Stored items:
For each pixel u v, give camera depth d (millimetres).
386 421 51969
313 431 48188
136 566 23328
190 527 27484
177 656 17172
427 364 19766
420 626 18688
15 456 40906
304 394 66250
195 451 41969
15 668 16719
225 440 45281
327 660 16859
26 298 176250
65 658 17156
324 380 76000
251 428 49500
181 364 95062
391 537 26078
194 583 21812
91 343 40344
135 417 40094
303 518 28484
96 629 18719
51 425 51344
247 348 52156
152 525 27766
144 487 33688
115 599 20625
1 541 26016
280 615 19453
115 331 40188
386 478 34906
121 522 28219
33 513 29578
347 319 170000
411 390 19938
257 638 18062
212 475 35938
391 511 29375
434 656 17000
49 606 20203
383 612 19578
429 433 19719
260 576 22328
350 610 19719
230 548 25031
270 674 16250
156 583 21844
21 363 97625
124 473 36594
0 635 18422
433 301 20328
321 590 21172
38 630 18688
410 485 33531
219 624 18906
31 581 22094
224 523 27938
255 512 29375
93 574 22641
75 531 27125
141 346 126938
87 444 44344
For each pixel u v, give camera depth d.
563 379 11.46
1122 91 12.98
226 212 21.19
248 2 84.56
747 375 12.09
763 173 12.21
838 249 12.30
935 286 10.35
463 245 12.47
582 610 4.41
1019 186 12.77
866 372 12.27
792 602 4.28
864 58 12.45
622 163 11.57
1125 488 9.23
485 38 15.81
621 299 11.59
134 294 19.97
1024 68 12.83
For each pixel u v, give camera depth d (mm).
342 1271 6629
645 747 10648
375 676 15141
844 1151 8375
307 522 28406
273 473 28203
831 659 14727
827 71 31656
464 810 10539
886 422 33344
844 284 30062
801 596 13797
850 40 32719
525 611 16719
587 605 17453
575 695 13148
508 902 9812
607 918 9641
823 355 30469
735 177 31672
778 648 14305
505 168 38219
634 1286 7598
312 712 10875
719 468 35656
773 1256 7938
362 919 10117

__WHAT YOU SHOULD DO__: In full and without alteration, copy the entries.

__YOUR RESPONSE__:
For each pixel u v, give camera depth d (millimetres).
386 421 51969
313 431 48188
136 566 23328
190 527 27484
177 656 17172
427 364 19766
420 626 18688
15 456 40906
304 394 66250
195 451 41969
15 668 16719
225 440 45281
327 660 16859
26 298 176250
65 658 17156
324 380 76000
251 428 49500
181 364 95062
391 537 26078
194 583 21812
91 343 40344
135 417 40094
303 518 28484
96 629 18719
51 425 51344
247 348 52156
152 525 27766
144 487 33688
115 599 20625
1 541 26016
280 615 19453
115 331 40188
386 478 34906
121 522 28219
33 513 29578
347 319 170000
411 390 19938
257 638 18062
212 475 35938
391 511 29375
434 656 17000
49 606 20203
383 612 19578
429 433 19719
260 576 22328
350 610 19719
230 548 25031
270 674 16250
156 583 21844
21 363 97625
124 473 36594
0 635 18422
433 301 20328
321 590 21172
38 630 18688
410 485 33531
219 624 18906
31 581 22094
224 523 27938
255 512 29375
93 574 22641
75 531 27125
141 346 126938
87 444 44344
For each pixel u v, give camera depth d.
563 379 11.46
1122 91 12.98
226 212 21.19
248 2 84.56
747 375 12.09
763 173 12.21
838 249 12.30
935 286 10.35
463 245 12.47
582 610 4.41
1019 186 12.77
866 372 12.27
792 602 4.28
864 58 12.45
622 163 11.57
1125 488 9.23
485 38 15.81
621 299 11.59
134 294 19.97
1024 68 12.83
For each pixel u v, give camera depth d (mm).
342 1271 6629
645 747 10648
375 676 15141
844 1151 8375
307 522 28406
273 473 28203
831 659 14727
827 71 31656
464 810 10539
886 422 33344
844 284 30062
801 596 13797
850 40 32719
525 611 16719
587 605 17453
575 695 13148
508 902 9812
607 918 9641
823 355 30469
735 177 31672
778 648 14305
505 168 38219
634 1286 7598
312 712 10875
719 468 35656
773 1256 7938
362 919 10117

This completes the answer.